HybridOps treats cost as a first-class signal alongside availability and performance (ADR-0801). Budget constraints can block or gate DR and burst actions the same way signal failures can: not as a side-effect, but by design.


How it works

Every pipeline run emits a cost record to <runtime-root>/logs/cost/<env>/<component>-<run_id>.json. The cost record carries estimated spend for that run (compute, storage, network) with standard attribution tags.

Before DR or burst actions execute, the Cost Decision Service reads the pending cost record, evaluates it against the active policy, and returns one of three outcomes:

Decision Meaning
ALLOW Action is within budget: proceed
DENY Action would breach a guardrail: blocked
SIMULATE_ONLY Budget not confirmed; run in proposal mode

The decision is recorded alongside the action record regardless of outcome.


Attribution tags

These tags are applied consistently across Terraform resources, Packer builds, and CI pipelines. They map to Azure tags and GCP labels as appropriate.

Tag Example values
cost:env dev, staging, prod
cost:owner hybridops-tech
cost:component ctrl01, rke2, netbox, edge
cost:run_id CI build number or UUID
cost:purpose dr-test, burst, baseline, deploy

Policy configuration

Cost thresholds live in environment policy files, not in service code. The relevant fields:

policy:
  decision:
    prefer_cloud_with_credits: true   # Avoid cloud spend if credits available
    cloud_priority: ["azure", "gcp", "onprem"]
    max_cost_per_hour_usd: 5          # Per-hour guardrail

When prefer_cloud_with_credits is true, the service favours clouds with active credits. cloud_priority controls the preference order when multiple targets are viable. max_cost_per_hour_usd is the hard guardrail: a DENY is issued if projected spend exceeds this threshold.


Cost record schema

{
  "run_id": "<RUN_ID>",
  "timestamp": "<ISO8601>",
  "env": "<ENV>",
  "owner": "<OWNER>",
  "component": "<COMPONENT>",
  "purpose": "<PURPOSE>",
  "estimated_monthly_cost_usd": 12.34,
  "currency": "USD",
  "details": {
    "compute": 8.50,
    "storage": 3.20,
    "network": 0.64
  },
  "source": "terraform-plan"
}

Estimates are derived from terraform plan JSON output or static price tables. The schema is the same whether emitted by a CI pipeline or read by the Cost Decision Service.
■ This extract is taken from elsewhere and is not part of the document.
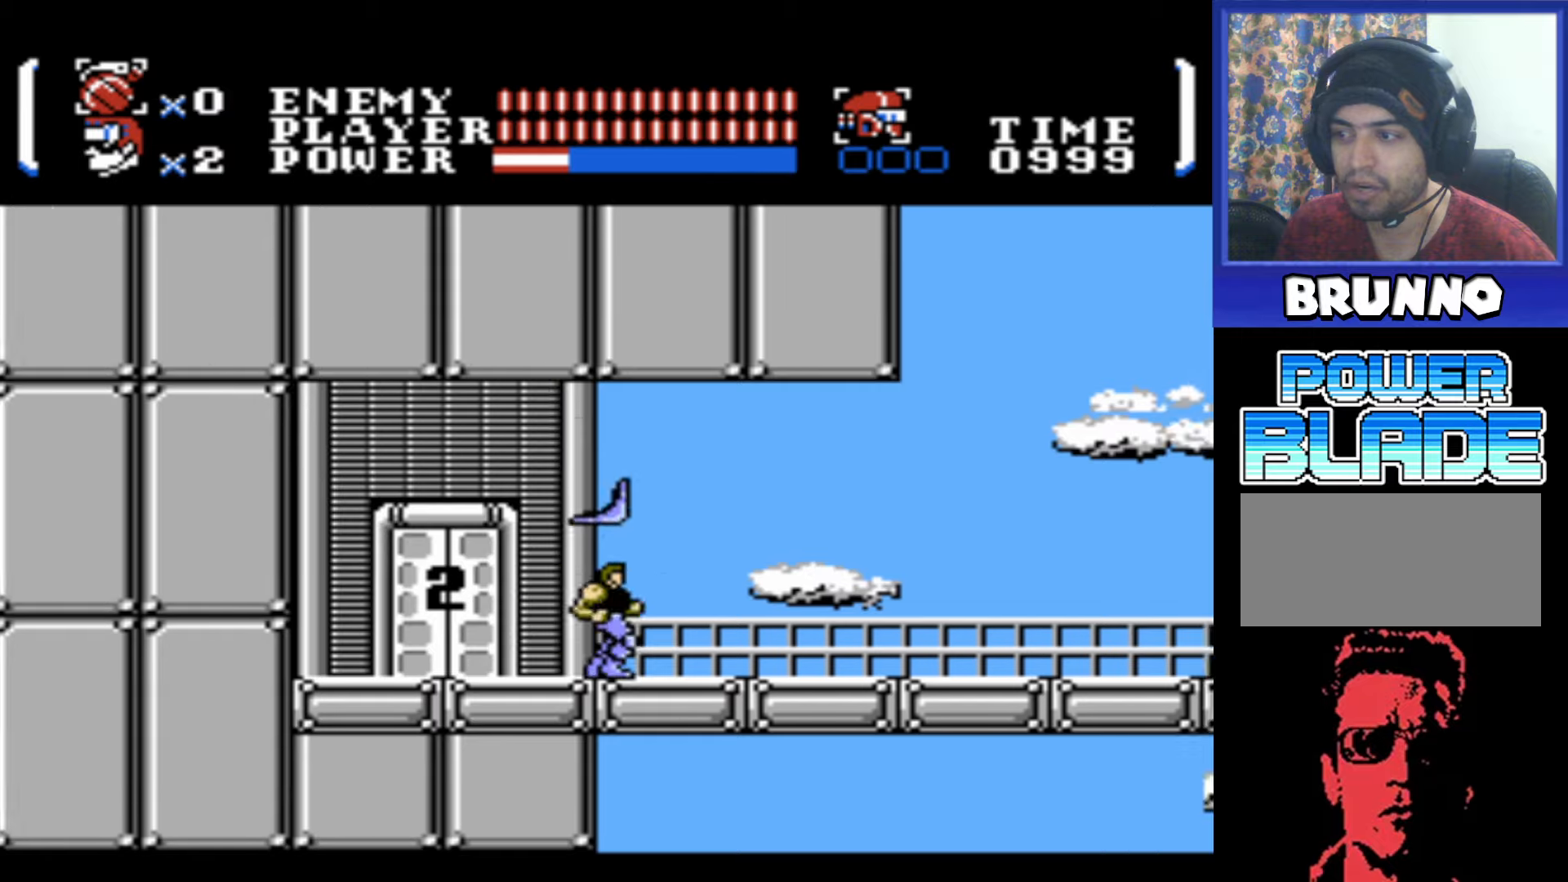
{"buttons": ["DPAD_UP", "DPAD_RIGHT"], "events": [[300, "DPAD_RIGHT", "down"], [300, "DPAD_UP", "down"], [316, "B", "down"], [450, "B", "up"]]}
When a guardrail is breached

A DENY from the Cost Decision Service does not indicate a failure: it indicates the constraint is working. The cost guardrail breach runbook defines three response paths:

  1. Degraded mode: operate with minimal footprint, read-only services, no retry loops, until the next budget window.
  2. Override: document the request, obtain explicit approval, re-run with the override flag set. All override records are stored alongside the original decision.
  3. Postpone: defer the action until the budget resets; update cost and DR plans accordingly.

In all cases, the decision payload (cost-decision.json), the chosen path, and any approval records are written to <runtime-root>/logs/cost/ and cross-referenced in <runtime-root>/logs/dr/.